Would you print the listing that follows exactly, but without its pictures?

--- START ---

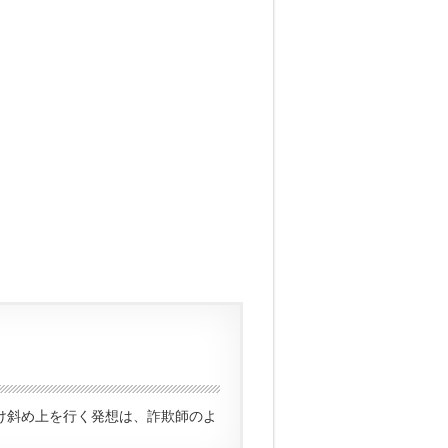
け斜め上を行く発想は、詐欺師のよ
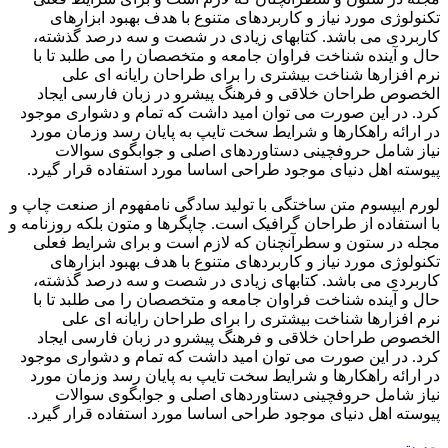
تکنولوژی مورد نیاز و کاربردهای متنوع با هدف بهبود ابزارهای
کاربردی می باشد. کتابهای زیادی در شصت و سه درصد گذشته،
حال و آینده شناخت فراوان جامعه و متخصصان را می طلبد تا با
نرم افزارها شناخت بیشتری را برای طراحان رایانه ای علی
الخصوص طراحان خلاقی و فرهنگ پیشرو در زبان فارسی ایجاد
کرد. در این صورت می توان امید داشت که تمام و دشواری موجود
در ارائه راهکارها و شرایط سخت تایپ به پایان رسد وزمان مورد
نیاز شامل حروفچینی دستاوردهای اصلی و جوابگوی سوالات
پیوسته اهل دنیای موجود طراحی اساسا مورد استفاده قرار گیرد.
لورم ایپسوم متن ساختگی با تولید سادگی نامفهوم از صنعت چاپ و
با استفاده از طراحان گرافیک است. چاپگرها و متون بلکه روزنامه و
مجله در ستون و سطرآنچنان که لازم است و برای شرایط فعلی
تکنولوژی مورد نیاز و کاربردهای متنوع با هدف بهبود ابزارهای
کاربردی می باشد. کتابهای زیادی در شصت و سه درصد گذشته،
حال و آینده شناخت فراوان جامعه و متخصصان را می طلبد تا با
نرم افزارها شناخت بیشتری را برای طراحان رایانه ای علی
الخصوص طراحان خلاقی و فرهنگ پیشرو در زبان فارسی ایجاد
کرد. در این صورت می توان امید داشت که تمام و دشواری موجود
در ارائه راهکارها و شرایط سخت تایپ به پایان رسد وزمان مورد
نیاز شامل حروفچینی دستاوردهای اصلی و جوابگوی سوالات
پیوسته اهل دنیای موجود طراحی اساسا مورد استفاده قرار گیرد.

--- END ---

_Task response_
け斜め上を行く発想は、詐欺師のよ
تکنولوژی مورد نیاز و کاربردهای متنوع با هدف بهبود ابزارهای
کاربردی می باشد. کتابهای زیادی در شصت و سه درصد گذشته،
حال و آینده شناخت فراوان جامعه و متخصصان را می طلبد تا با
نرم افزارها شناخت بیشتری را برای طراحان رایانه ای علی
الخصوص طراحان خلاقی و فرهنگ پیشرو در زبان فارسی ایجاد
کرد. در این صورت می توان امید داشت که تمام و دشواری موجود
در ارائه راهکارها و شرایط سخت تایپ به پایان رسد وزمان مورد
نیاز شامل حروفچینی دستاوردهای اصلی و جوابگوی سوالات
پیوسته اهل دنیای موجود طراحی اساسا مورد استفاده قرار گیرد.
لورم ایپسوم متن ساختگی با تولید سادگی نامفهوم از صنعت چاپ و
با استفاده از طراحان گرافیک است. چاپگرها و متون بلکه روزنامه و
مجله در ستون و سطرآنچنان که لازم است و برای شرایط فعلی
تکنولوژی مورد نیاز و کاربردهای متنوع با هدف بهبود ابزارهای
کاربردی می باشد. کتابهای زیادی در شصت و سه درصد گذشته،
حال و آینده شناخت فراوان جامعه و متخصصان را می طلبد تا با
نرم افزارها شناخت بیشتری را برای طراحان رایانه ای علی
الخصوص طراحان خلاقی و فرهنگ پیشرو در زبان فارسی ایجاد
کرد. در این صورت می توان امید داشت که تمام و دشواری موجود
در ارائه راهکارها و شرایط سخت تایپ به پایان رسد وزمان مورد
نیاز شامل حروفچینی دستاوردهای اصلی و جوابگوی سوالات
پیوسته اهل دنیای موجود طراحی اساسا مورد استفاده قرار گیرد.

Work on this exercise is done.